_What is needed_
The lines from the one holding "html: <div>UNF (1/4-28)</div>" through the end of the records below are to be written out exactly, and nothing else; pictures are to be left out.

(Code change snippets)

[Start of section]

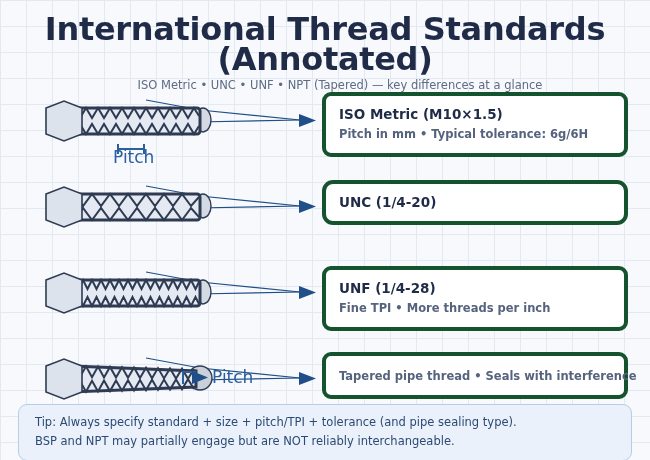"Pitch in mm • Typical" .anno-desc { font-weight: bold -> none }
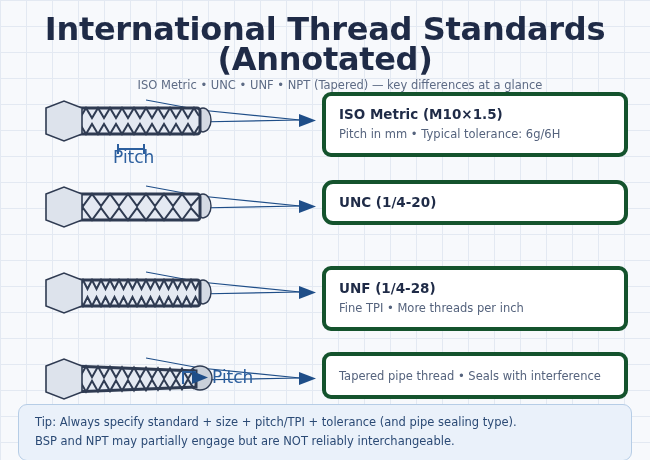"Pitch" .dim-label { font-size: 17px -> 11px }
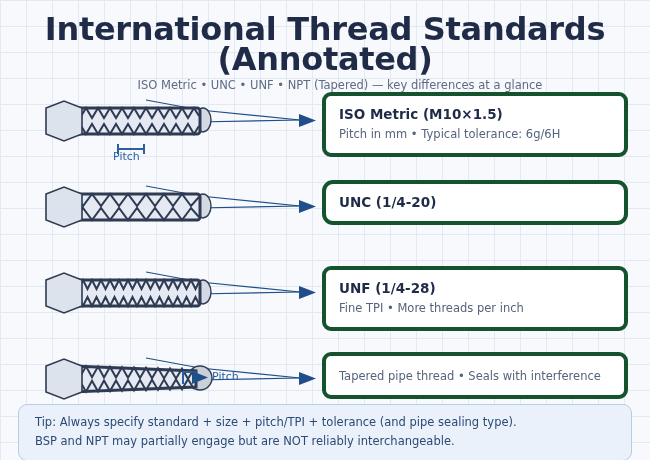"UNC (1/4-20)" .anno-card.c1 { border-radius: 11px -> none; top: 180px -> 192px }
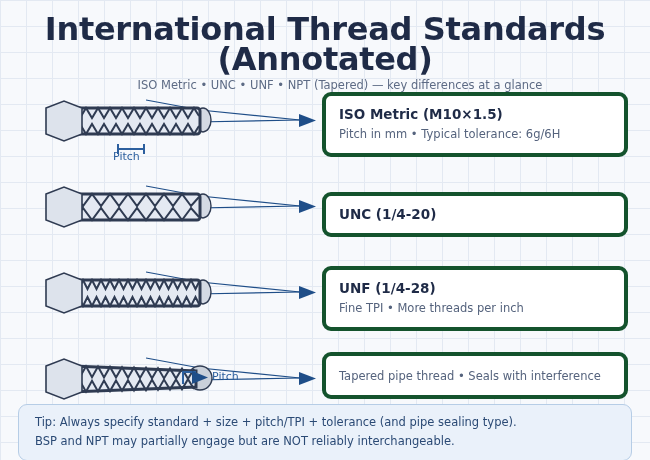"UNF (1/4-28)" div.anno-title { html: <div>UNF (1/4-28)</div> -> none }
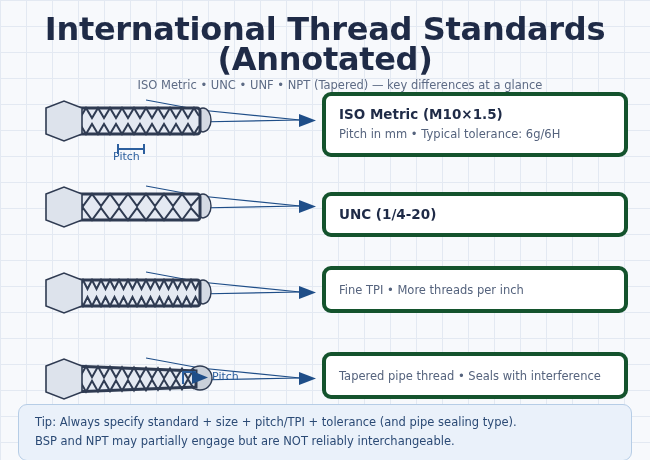"Tip: Always specify standard +" #tip-box { padding: 8px 16px 9px 16px -> 8px 16px 9px 6px }
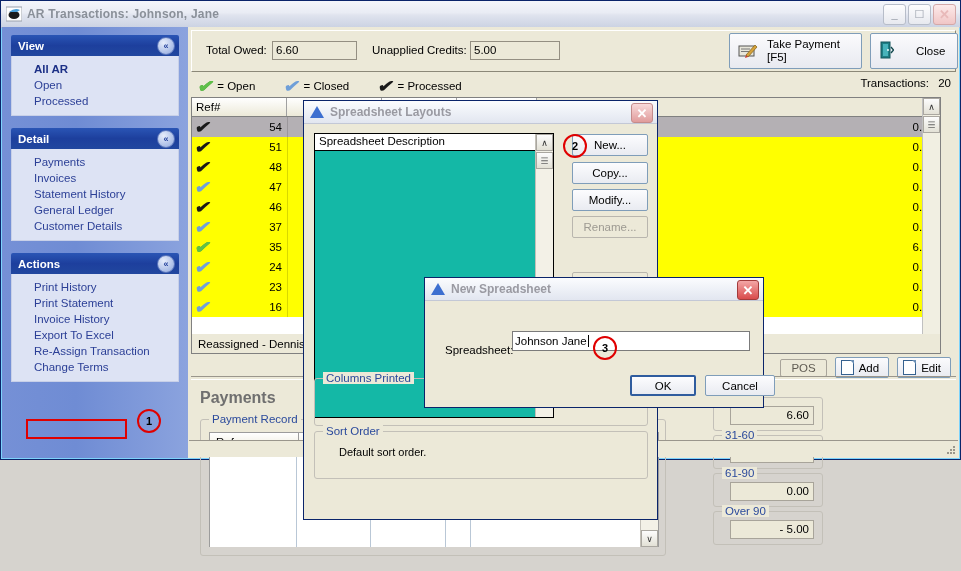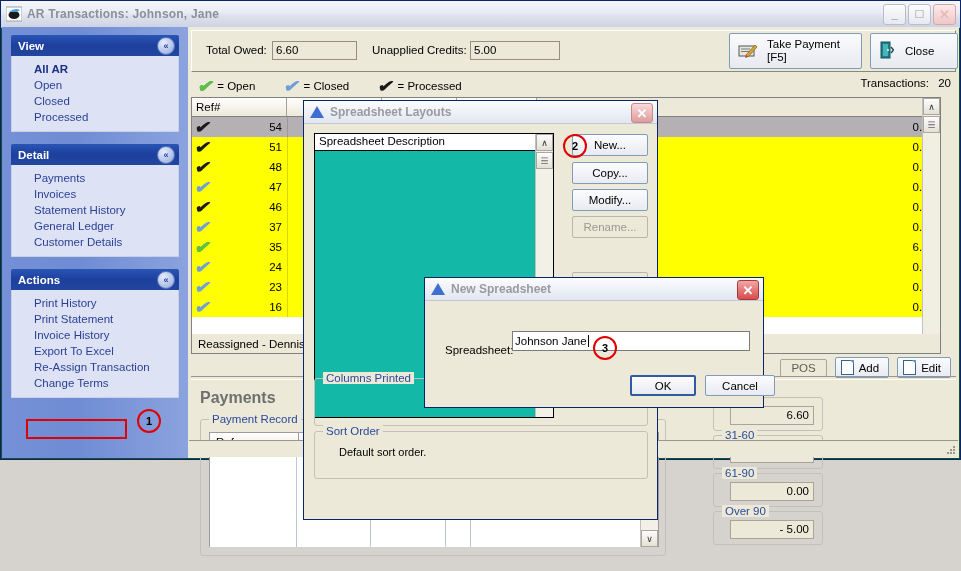"AR Transactions: Johnson, Jane" .win { background: #14532d -> #7dd3fc }
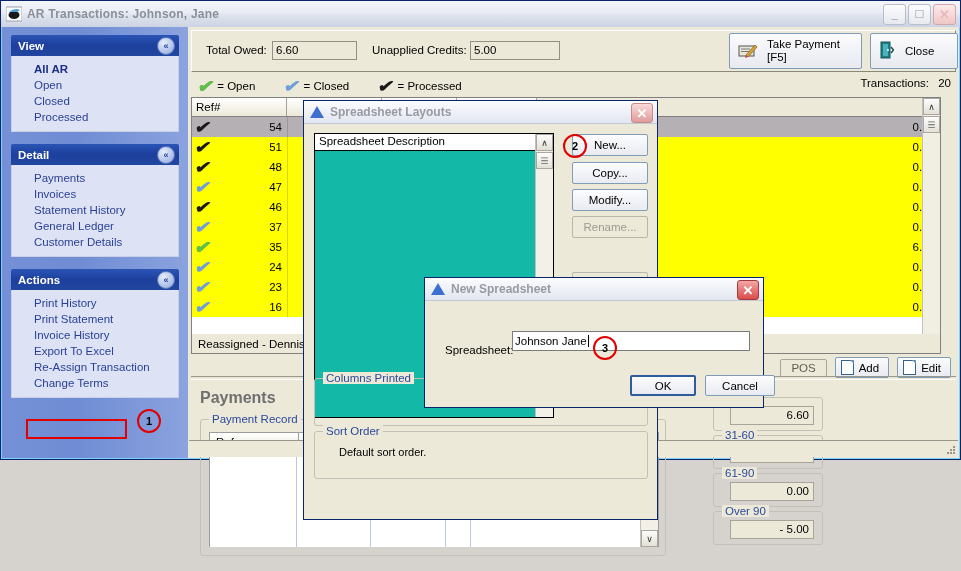"Close" div.tb-btn { gap: 11px -> 22px }
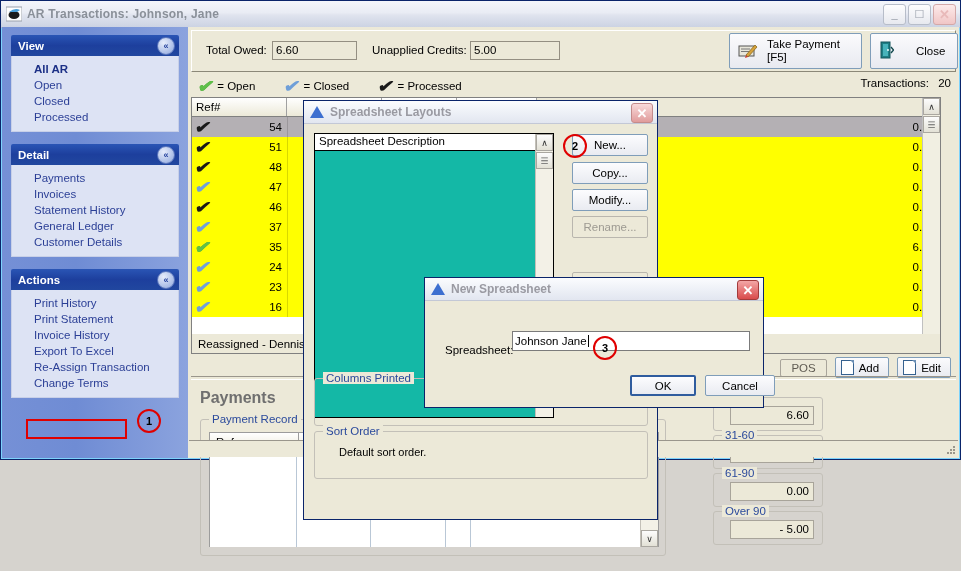"Closed" div.it { html: <div>Closed</div> -> none }
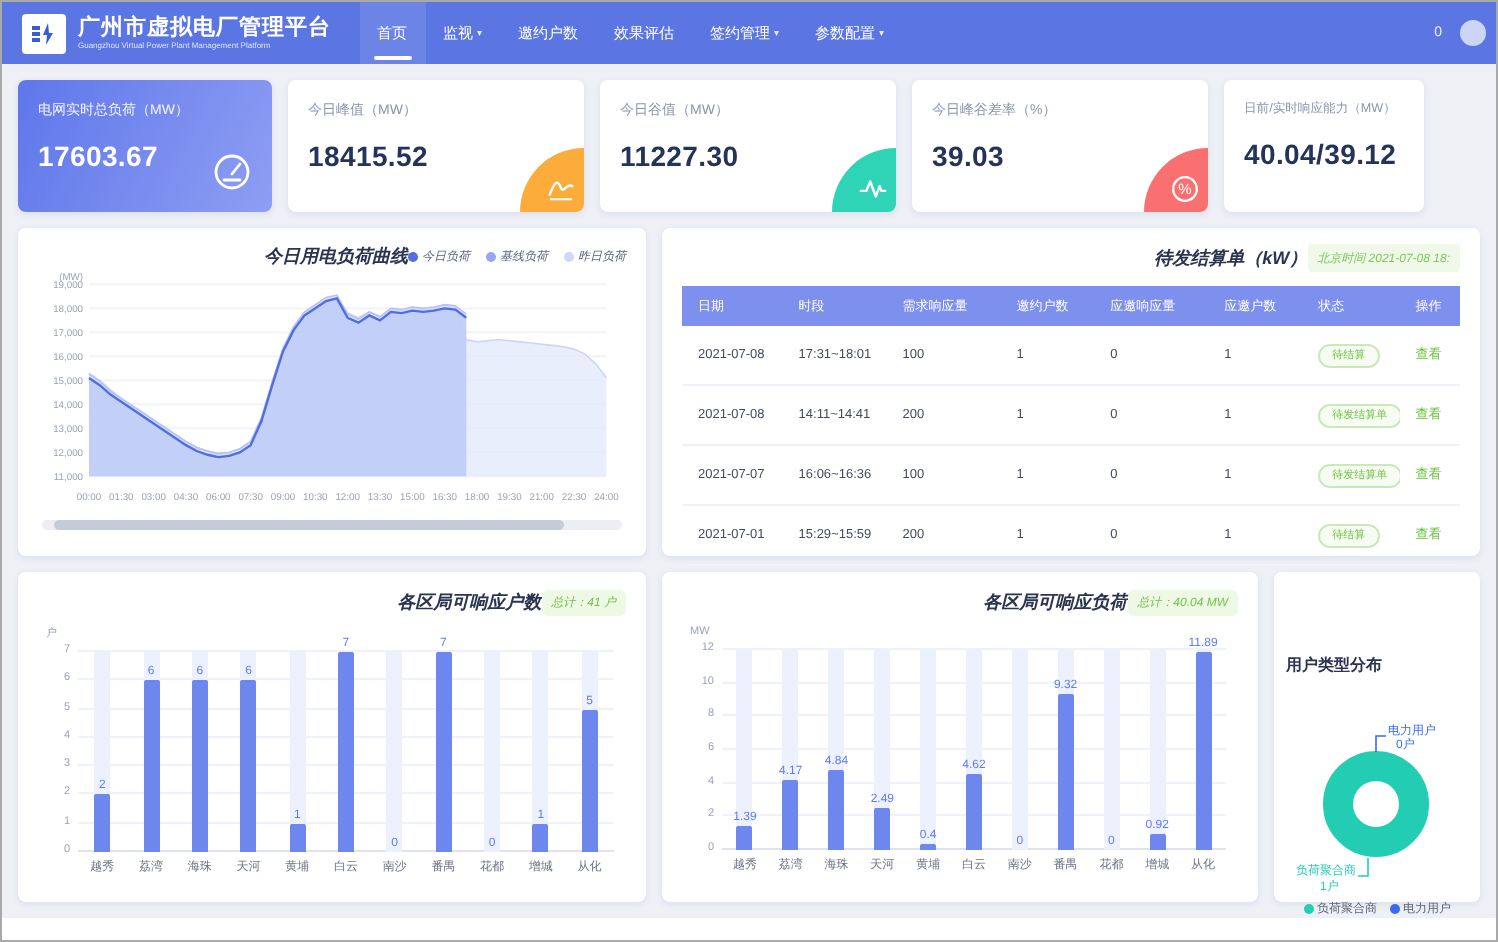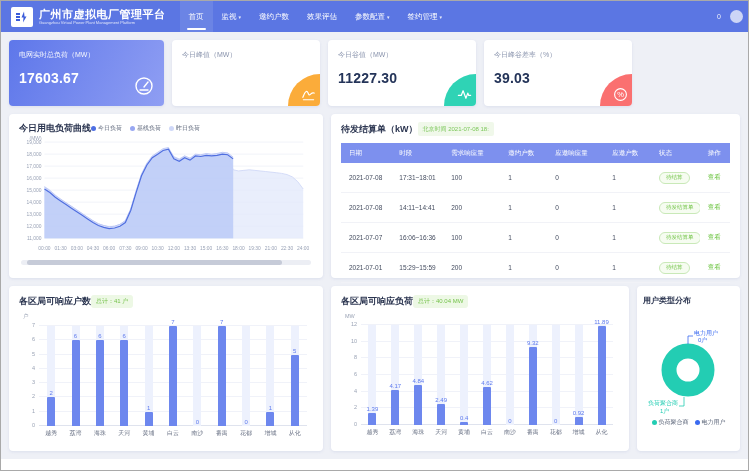"参数配置" div.nav-item { order: before "签约管理" -> after "签约管理" }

[End of section]

_Written response_
"UNF (1/4-28)" div.anno-title { html: <div>UNF (1/4-28)</div> -> none }
"Tip: Always specify standard +" #tip-box { padding: 8px 16px 9px 16px -> 8px 16px 9px 6px }
"AR Transactions: Johnson, Jane" .win { background: #14532d -> #7dd3fc }
"Close" div.tb-btn { gap: 11px -> 22px }
"Closed" div.it { html: <div>Closed</div> -> none }
"参数配置" div.nav-item { order: before "签约管理" -> after "签约管理" }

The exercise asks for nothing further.